_Task description_
For every entry below, give an exact repeat and leave out the pictures.

_Raw data_
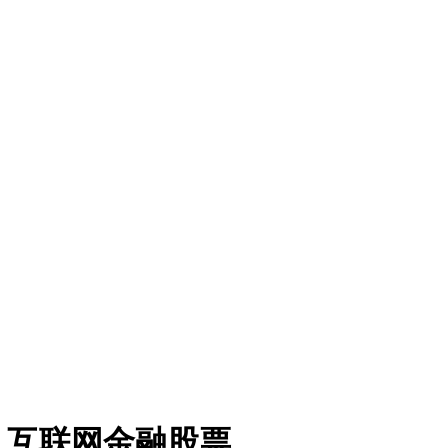
，互联网金融股票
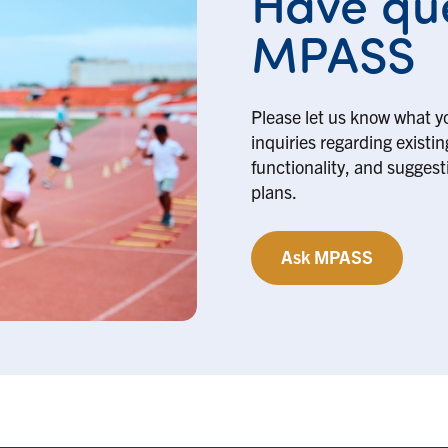
Have que
MPASS
Please let us know what y
inquiries regarding existi
functionality, and suggesti
plans.
Ask MPASS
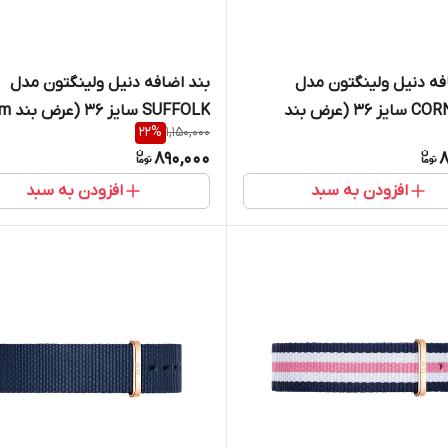
فه دنیل ولینگتون مدل
بند اضافه دنیل ولینگتون مدل
CORNWALL سایز 36 (عرض بند
SUFFOLK سایز 36 (عرض بند 18mm)
22
%
1,150,000
890,000
8
افزودن به سبد
افزودن به سبد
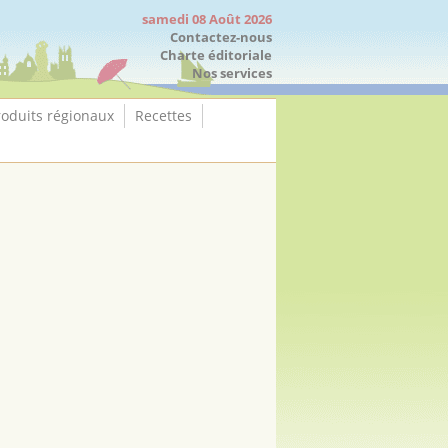
samedi 08 Août 2026
Contactez-nous
Charte éditoriale
Nos services
roduits régionaux
Recettes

_Solved problem_
，互联网金融股票
Have que
MPASS
Please let us know what y
inquiries regarding existi
functionality, and suggesti
plans.
Ask MPASS
فه دنیل ولینگتون مدل
بند اضافه دنیل ولینگتون مدل
CORNWALL سایز 36 (عرض بند
SUFFOLK سایز 36 (عرض بند 18mm)
22
%
1,150,000
890,000
8
افزودن به سبد
افزودن به سبد
samedi 08 Août 2026
Contactez-nous
Charte éditoriale
Nos services
roduits régionaux
Recettes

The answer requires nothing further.